Where does the string "DoxyCompactList" occur in the records? Copy each line that holds it.
Segment Open
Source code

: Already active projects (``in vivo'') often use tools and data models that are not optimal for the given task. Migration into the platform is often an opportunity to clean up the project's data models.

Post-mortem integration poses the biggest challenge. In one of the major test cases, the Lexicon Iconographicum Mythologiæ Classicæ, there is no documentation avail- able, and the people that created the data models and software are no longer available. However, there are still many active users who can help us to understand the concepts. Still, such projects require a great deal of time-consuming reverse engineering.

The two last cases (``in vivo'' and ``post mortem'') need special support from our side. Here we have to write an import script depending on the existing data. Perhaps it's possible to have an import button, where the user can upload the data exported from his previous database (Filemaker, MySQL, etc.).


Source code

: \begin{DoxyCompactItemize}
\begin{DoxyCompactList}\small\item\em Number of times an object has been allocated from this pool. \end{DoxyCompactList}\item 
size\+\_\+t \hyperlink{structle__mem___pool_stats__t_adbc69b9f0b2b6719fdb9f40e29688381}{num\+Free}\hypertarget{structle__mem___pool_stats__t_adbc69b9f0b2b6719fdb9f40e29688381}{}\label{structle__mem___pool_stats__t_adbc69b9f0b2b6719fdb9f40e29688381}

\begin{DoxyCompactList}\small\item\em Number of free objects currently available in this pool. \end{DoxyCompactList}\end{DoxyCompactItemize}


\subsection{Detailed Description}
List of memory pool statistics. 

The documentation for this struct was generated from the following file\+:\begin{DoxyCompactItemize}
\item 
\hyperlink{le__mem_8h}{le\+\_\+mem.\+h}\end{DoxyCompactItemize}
Segment Closed
→ **TASK RESPONSE**:
\begin{DoxyCompactList}\small\item\em Number of times an object has been allocated from this pool. \end{DoxyCompactList}\item 
\begin{DoxyCompactList}\small\item\em Number of free objects currently available in this pool. \end{DoxyCompactList}\end{DoxyCompactItemize}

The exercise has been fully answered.